Data:
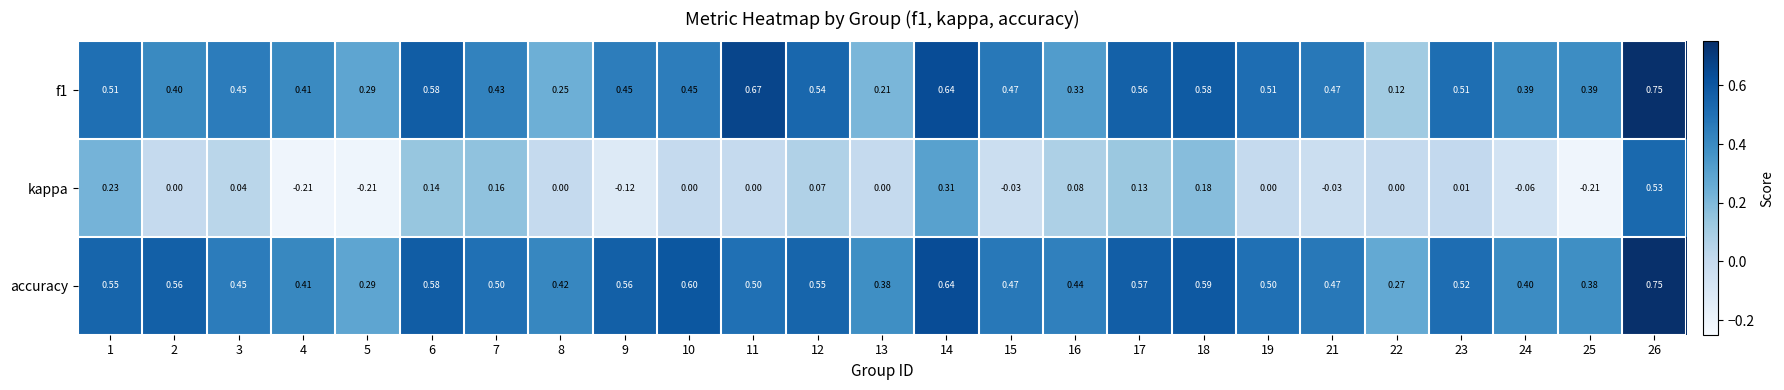

Which series has the largest total across all categories?

accuracy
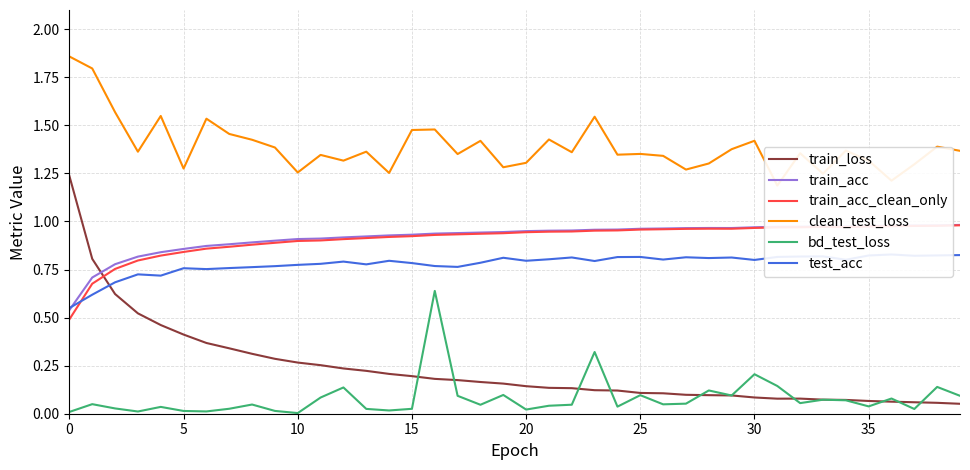

How many times do train_acc_clean_only and train_loss cross each other?

1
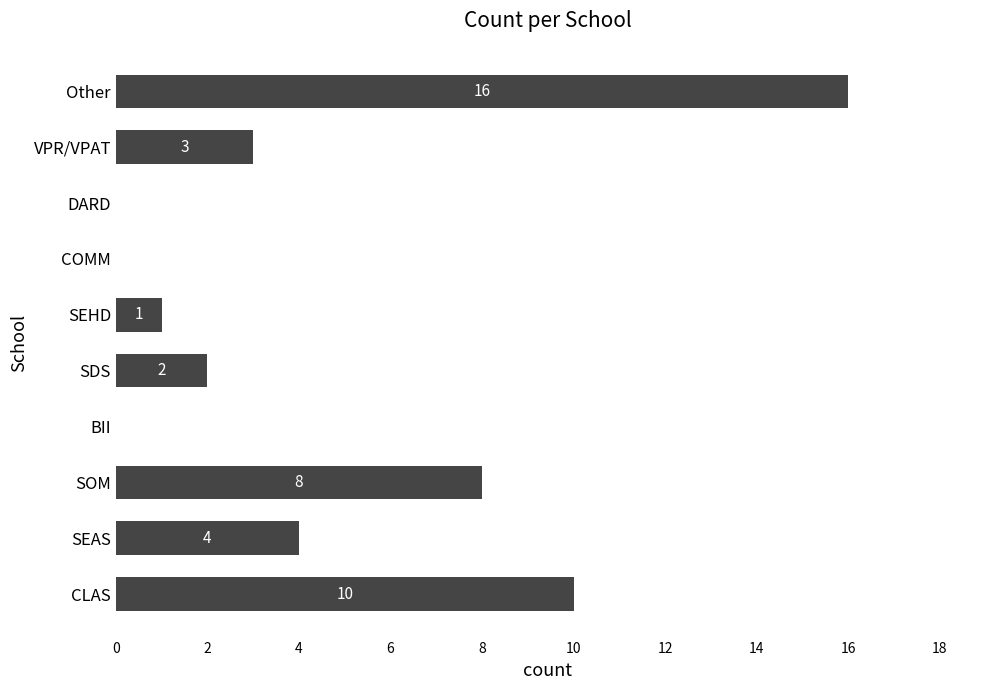

What is the change in value from CLAS to Other?

+6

Action item: Write out the text of all the records above line for line, leaving out the pictures.

Answer section:
Which series has the largest total across all categories?

accuracy

How many times do train_acc_clean_only and train_loss cross each other?

1

What is the change in value from CLAS to Other?

+6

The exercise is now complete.